At the AES Engineering Group we have now calculated that our Scope 1 and Scope 2 emissions are in the region of 4,500 tonnes annually. Our Scope 3 emissions, both upstream in our supplier chain and downstream have been calculated at 112,000 tonnes. As you can see, the Scope 1 and Scope 2 emissions can potentially be dealt with, at least at current offsetting prices, but this may become unsustainable in the future if offsetting prices rise.

The even bigger challenge ahead, for companies and the planet, is dealing with the upstream and downstream Scope 3 emissions. If a company only buys from Net Zero suppliers that is clearly going to be a huge win.

In the case of AESSEAL plc, and the AES Engineering Group, as we make environmental products, our Scope 3 offset is greater than our Scope 3 cost and we are currently demonstrating that the difference is likely to be a factor of 10 or more as we stop companies around the world from evaporating water completely unnecessarily, but on an industrial scale.

How the Group will deal with its Scope 3 emissions is a future step on our journey.
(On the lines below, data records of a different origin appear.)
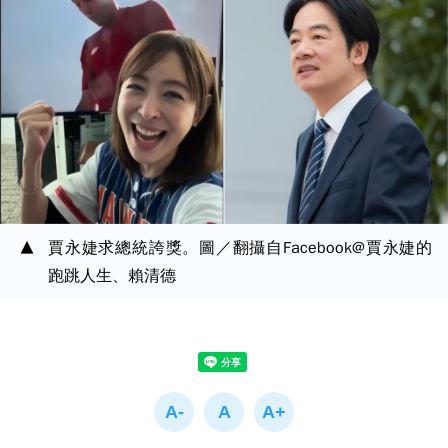
賈永婕求總統誇獎。圖／翻攝自Facebook@賈永婕的
跑跳人生、賴清德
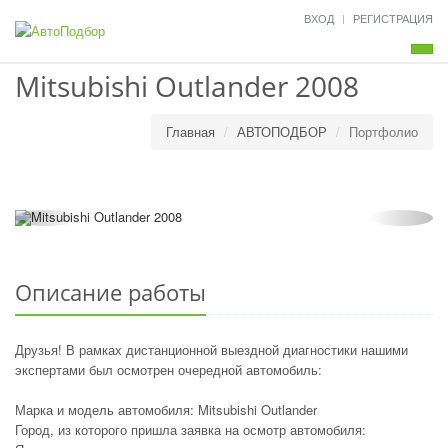
ВХОД
РЕГИСТРАЦИЯ
Мен
Mitsubishi Outlander 2008
Главная
АВТОПОДБОР
Портфолио
Описание работы
Друзья! В рамках дистанционной выездной диагностики нашими
экспертами был осмотрен очередной автомобиль:
Марка и модель автомобиля: Mitsubishi Outlander
Город, из которого пришла заявка на осмотр автомобиля:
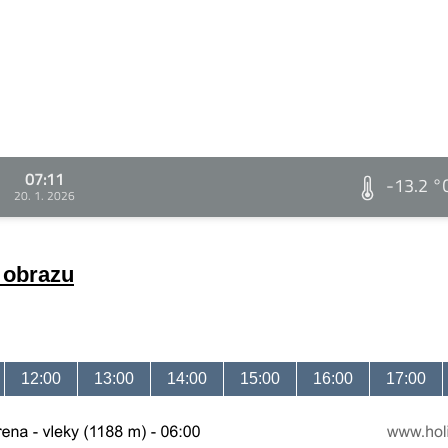
07:11
-13.2 °
20. 1. 2026
a obrazu
12:00
13:00
14:00
15:00
16:00
17:00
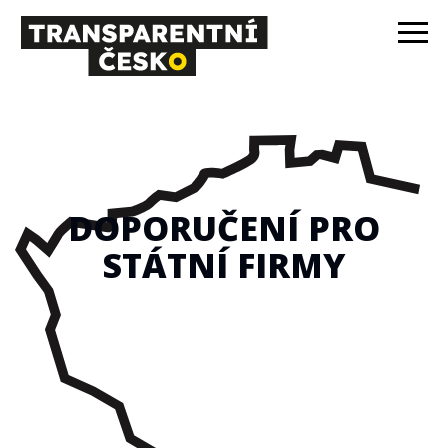
DOPORUČENÍ PRO
STÁTNÍ FIRMY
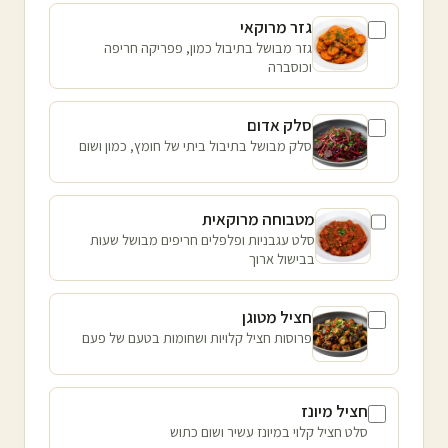
גזר מרוקאי
גזר מבושל בתיבול כמון, פפריקה חריפה
וכוסברה
סלק אדום
סלק מבושל בתיבול ביתי של חומץ, כמון ושום
מטבוחה מרוקאית
סלט עגבניות ופלפלים חריפים מבושל שעות
בבישול ארוך
חציל מטוגן
פרוסות חציל קלויות ושחומות בטעם של פעם
חציל מיונז
סלט חציל קלוי במיונז עשיר ושום כתוש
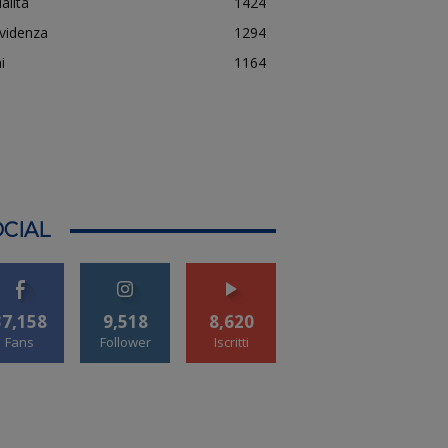
alità
1424
evidenza
1294
i
1164
CIAL
37,158
9,518
8,620
Fans
Follower
Iscritti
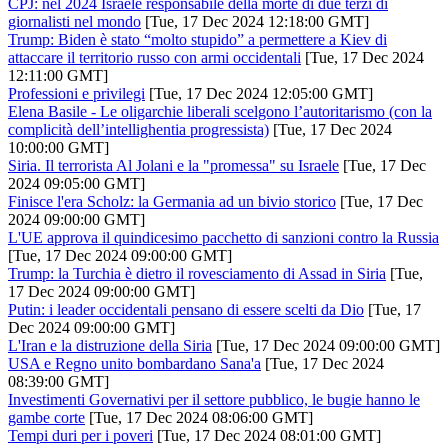
CPJ: nel 2024 Israele responsabile della morte di due terzi di
giornalisti nel mondo
[Tue, 17 Dec 2024 12:18:00 GMT]
Trump: Biden è stato “molto stupido” a permettere a Kiev di
attaccare il territorio russo con armi occidentali
[Tue, 17 Dec 2024
12:11:00 GMT]
Professioni e privilegi
[Tue, 17 Dec 2024 12:05:00 GMT]
Elena Basile - Le oligarchie liberali scelgono l’autoritarismo (con la
complicità dell’intellighentia progressista)
[Tue, 17 Dec 2024
10:00:00 GMT]
Siria. Il terrorista Al Jolani e la "promessa" su Israele
[Tue, 17 Dec
2024 09:05:00 GMT]
Finisce l'era Scholz: la Germania ad un bivio storico
[Tue, 17 Dec
2024 09:00:00 GMT]
L'UE approva il quindicesimo pacchetto di sanzioni contro la Russia
[Tue, 17 Dec 2024 09:00:00 GMT]
Trump: la Turchia è dietro il rovesciamento di Assad in Siria
[Tue,
17 Dec 2024 09:00:00 GMT]
Putin: i leader occidentali pensano di essere scelti da Dio
[Tue, 17
Dec 2024 09:00:00 GMT]
L'Iran e la distruzione della Siria
[Tue, 17 Dec 2024 09:00:00 GMT]
USA e Regno unito bombardano Sana'a
[Tue, 17 Dec 2024
08:39:00 GMT]
Investimenti Governativi per il settore pubblico, le bugie hanno le
gambe corte
[Tue, 17 Dec 2024 08:06:00 GMT]
Tempi duri per i poveri
[Tue, 17 Dec 2024 08:01:00 GMT]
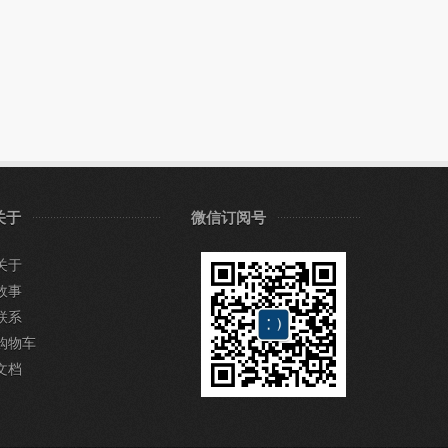
关于
微信订阅号
关于
故事
联系
购物车
文档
Part of that will be persuading our suppliers that if they damage the planet that is also our problem and that things have to change.

Down the line, most private sector businesses will need to reduce emissions or, based on current trends and predictions, the cost of CO2e will be greater than their profitability. Businesses who take little or no action on climate change are almost certainly sleep-walking to their doom.

In short, environmental projects and especially those with any reasonable financial return on investment, are not just good for business, they are good for business survival.